Consider a box $$B=[a_1,b_1]\times[a_2,b_2]\times[a_3,b_3]\ ,$$ and assume that the "origin" $p=(p_1,p_2,p_3)$ is in the interior of $B$. In order to compute the volume integral $\int_B f(x)\>{\rm d}(x)$ you can go ahead as planned and compute six integrals over pyramids $P_k$ having a face of $B$ as base.

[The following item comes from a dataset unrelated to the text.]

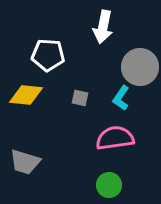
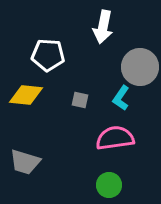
gray square: moved 2 px down
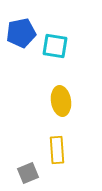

Consider as an example the integral corresponding to the face $x_1=b_1$ of $B$. This face is parametrized by $$(u,v)\in[a_2,b_2]\times[a_3,b_3]=:F\ .$$ A parametric representation of the corresponding pyramid $P$ is then given by $$x=(1-t)p+t\bigl(b_1, u,v\bigr)\qquad\bigl(0\leq t\leq 1,\ (u,v)\in F\bigr)\ .\tag{1}$$ The Jacobian determinant of $(1)$ computes to $J=t^2(b_1-p_1)$. We therefore obtain $$\int_P f(x)\>{\rm d}(x)=(b_1-p_1)\int_F\>\int_0^1 t^2\>f\bigl((1-t)p+t(b_1,u,v)\bigr)\>dt\>{\rm d}(u,v)\ .$$